[Stored data entries]
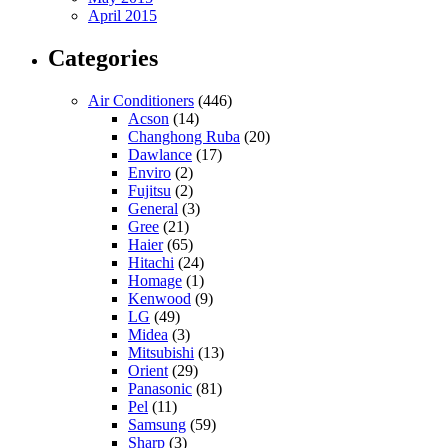
April 2015
Categories
Air Conditioners
(446)
Acson
(14)
Changhong Ruba
(20)
Dawlance
(17)
Enviro
(2)
Fujitsu
(2)
General
(3)
Gree
(21)
Haier
(65)
Hitachi
(24)
Homage
(1)
Kenwood
(9)
LG
(49)
Midea
(3)
Mitsubishi
(13)
Orient
(29)
Panasonic
(81)
Pel
(11)
Samsung
(59)
Sharp
(3)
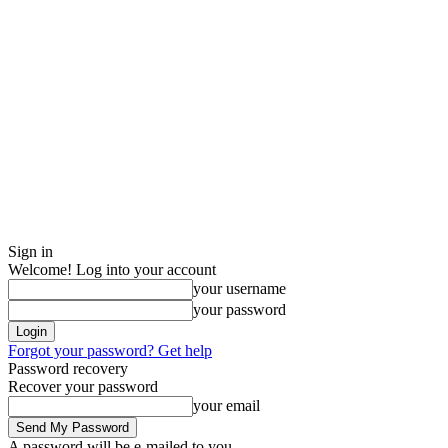
Sign in
Welcome! Log into your account
your username
your password
Forgot your password? Get help
Password recovery
Recover your password
your email
A password will be e-mailed to you.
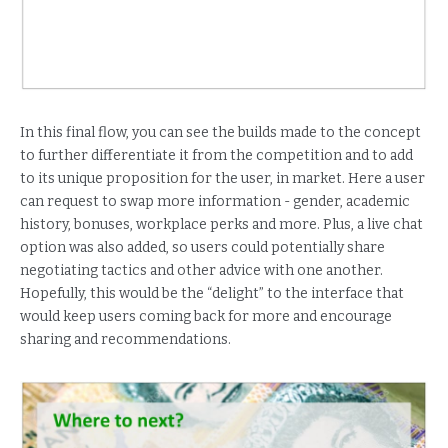
In this final flow, you can see the builds made to the concept
to further differentiate it from the competition and to add
to its unique proposition for the user, in market. Here a user
can request to swap more information - gender, academic
history, bonuses, workplace perks and more. Plus, a live chat
option was also added, so users could potentially share
negotiating tactics and other advice with one another.
Hopefully, this would be the “delight” to the interface that
would keep users coming back for more and encourage
sharing and recommendations.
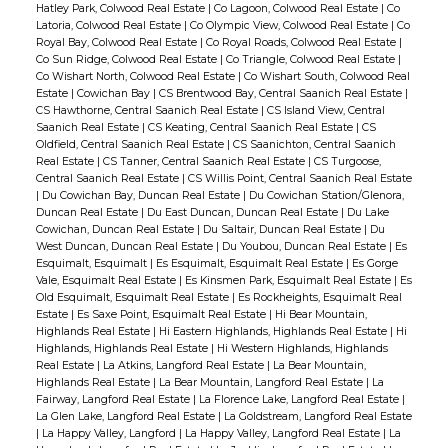
Hatley Park, Colwood Real Estate
|
Co Lagoon, Colwood Real Estate
|
Co
Latoria, Colwood Real Estate
|
Co Olympic View, Colwood Real Estate
|
Co
Royal Bay, Colwood Real Estate
|
Co Royal Roads, Colwood Real Estate
|
Co Sun Ridge, Colwood Real Estate
|
Co Triangle, Colwood Real Estate
|
Co Wishart North, Colwood Real Estate
|
Co Wishart South, Colwood Real
Estate
|
Cowichan Bay
|
CS Brentwood Bay, Central Saanich Real Estate
|
CS Hawthorne, Central Saanich Real Estate
|
CS Island View, Central
Saanich Real Estate
|
CS Keating, Central Saanich Real Estate
|
CS
Oldfield, Central Saanich Real Estate
|
CS Saanichton, Central Saanich
Real Estate
|
CS Tanner, Central Saanich Real Estate
|
CS Turgoose,
Central Saanich Real Estate
|
CS Willis Point, Central Saanich Real Estate
|
Du Cowichan Bay, Duncan Real Estate
|
Du Cowichan Station/Glenora,
Duncan Real Estate
|
Du East Duncan, Duncan Real Estate
|
Du Lake
Cowichan, Duncan Real Estate
|
Du Saltair, Duncan Real Estate
|
Du
West Duncan, Duncan Real Estate
|
Du Youbou, Duncan Real Estate
|
Es
Esquimalt, Esquimalt
|
Es Esquimalt, Esquimalt Real Estate
|
Es Gorge
Vale, Esquimalt Real Estate
|
Es Kinsmen Park, Esquimalt Real Estate
|
Es
Old Esquimalt, Esquimalt Real Estate
|
Es Rockheights, Esquimalt Real
Estate
|
Es Saxe Point, Esquimalt Real Estate
|
Hi Bear Mountain,
Highlands Real Estate
|
Hi Eastern Highlands, Highlands Real Estate
|
Hi
Highlands, Highlands Real Estate
|
Hi Western Highlands, Highlands
Real Estate
|
La Atkins, Langford Real Estate
|
La Bear Mountain,
Highlands Real Estate
|
La Bear Mountain, Langford Real Estate
|
La
Fairway, Langford Real Estate
|
La Florence Lake, Langford Real Estate
|
La Glen Lake, Langford Real Estate
|
La Goldstream, Langford Real Estate
|
La Happy Valley, Langford
|
La Happy Valley, Langford Real Estate
|
La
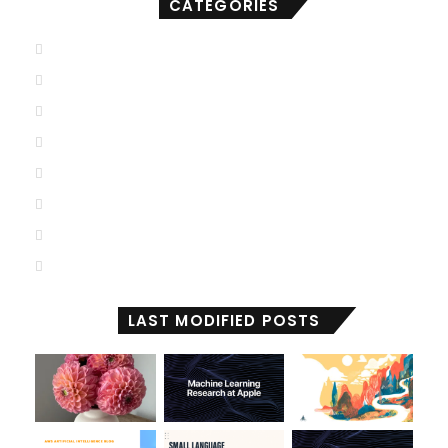
CATEGORIES
AGI
(501)
ANI
(711)
ASI
(902)
Deep Learning
(103)
Generative AI
(2,001)
Machine Learning
(2,000)
Reactive Machines
(1,036)
Self Aware
(674)
LAST MODIFIED POSTS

* Your instructions
Determine how many lines of the data above hold the word "Point". Output that number only.

* Completed task
2